The second part of the DoE is the analytical design. Once samples are collected (or grown) the analysis procedure should be reported with enough detail so that the experiment can be replicated by others. This will include the number of analytical replicates that were processed, the protocol for loading samples into the respective analytical instrument (e.g., randomized or designed), the instrumental parameters and the duration of the experiment. At first glance this may appear beyond the scope of the data analyst; however this information may prove crucial in the interpretation of the data. For example, a particular study might compare disease (‘case’ and ‘control’) samples where all the ‘cases’ are measured on a Monday and all the ‘controls’ on a Tuesday; it would be impossible to know whether any clustering was due to disease state or day of data acquisition, until the hypothesis or biomarkers were further validated with subsequent testing. Best of course is to randomize the time of analysis equally between the two cohorts (if sample numbers are small stratified random sampling may be more reliable (Bland 2000)).

3 Data reduction/deconvolution

In the context of metabolomics, the term deconvolution (the separation of overlapping signals into individual chemical peaks) is mainly used in the realm of hyphenated chromatography/mass spectrometry (MS) where raw 3D matrices (time vs. mass vs. intensity) are particularly complex. In the realm of nuclear magnetic resonance (NMR), deconvolution may describe the separation of overlapping peaks either into individual resonances (e.g., lipoproteins from lactate in serum/plasma spectra (see for example Serrai et al. 1998) or to metabolite lists using reference spectral libraries to aid deconvolution (for example Provencher 1993; Weljie et al. 2006).
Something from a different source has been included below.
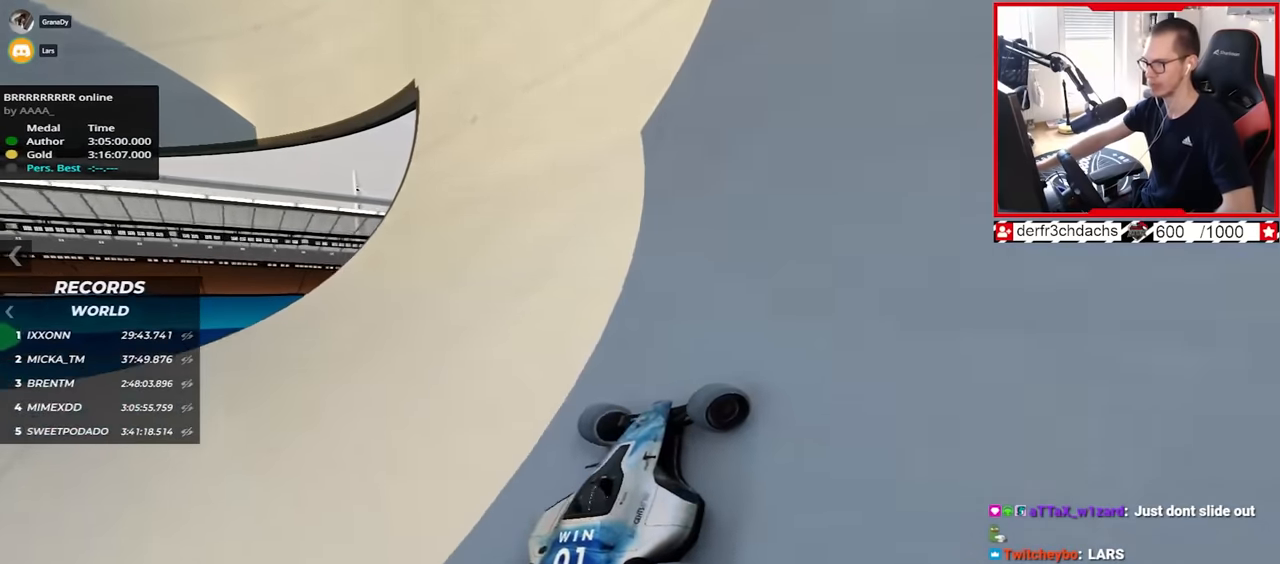
{"keys": ["up"], "events": [[433, "right", "up"]]}
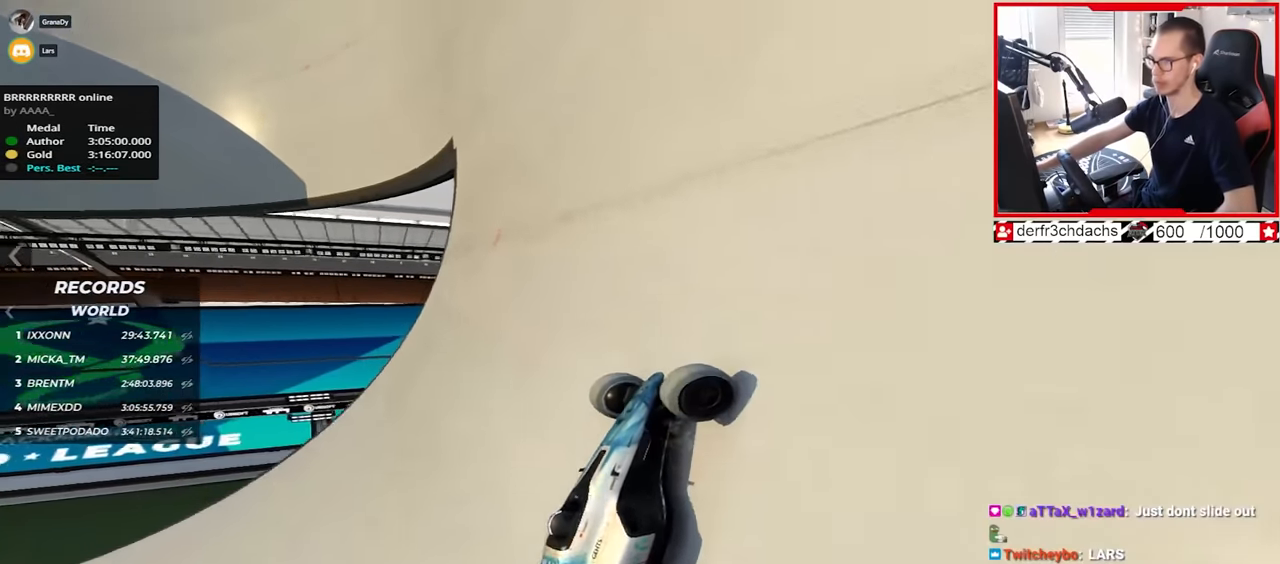
{"keys": ["left", "up"], "events": [[200, "left", "down"]]}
In order to avoid confusion and to expand the process to encompass other methods of converting raw signal (from any measurement technology) into a list of quantitative metabolite concentrations, the term data transformation is preferred. Thus, for a single study, the starting point for pre-processing and then data analysis is a single matrix N × D, where, N = the number of samples and D = the number of variables. These variables may, for example, represent actual metabolites, or conversely may correspond to binned regions of a continuous property of the data (e.g., binned chemical shifts in NMR, or wavenumbers in Fourier transform infrared spectroscopy (FT-IR)).

There are examples of data analysis methods that can be applied to more complex representations of metabolite information; however, they are more the exception than the rule and therefore will be treated as such. Practitioners of these methods are encouraged to follow the reporting standards described below as closely as possible. Minimum reporting standards for ‘deconvolution’ are very much instrument- (and even manufacturer-) dependent and are discussed by the Chemical Analysis working group for MS (with and without chromatography; viz. gas chromatography (GC)-MS and liquid chromatography (LC)-MS), NMR spectroscopy, and FT-IR spectroscopy in Sumner et al. (2007).

4 Pre-processing and pre-treatment

We outline a proposed scheme to describe each step of the metabolomics workflow in Table 1. In Table 1 we make a distinction between pre-processing and pre-treatment. For NMR data, raw free induction decay (FID) weighting, phasing, baseline correction and referencing to an internal standard, normalizing to spectral area, and conversion to magnitude spectra are considered pre-processing procedures. The process of defining the sizes of chemical shift bins and integrating the intensities in the chemical shift bins is pre-treatment. NMR peak alignment to account for chemical shift variability, whether global over the whole spectrum, or localized to specific regions is regarded as pre-processing.

There are many methods for pre-processing data matrices of the sort produced by metabolomics studies, many of which are order-independent. In this light of this it is necessary to report what pre-processing has been done, in what order, and what software was used. The easiest way to report this is in the form of a workflow. This can be expressed in the text or preferably as a flow diagram (especially if the workflow is unusual or complex).

Table 2 defines a list of the popular order-independent pre-processing methodologies and their definitions, and Table 3 lists of popular pre-treatment algorithms. These definitions include whether the methods have any meta-parameters, and whether the method operates per sample, per variable, or on the total matrix. Any ‘new’ or unusual method not listed here should be clearly explained (rather than referencing this table) and should be reported in a similar fashion to that shown here.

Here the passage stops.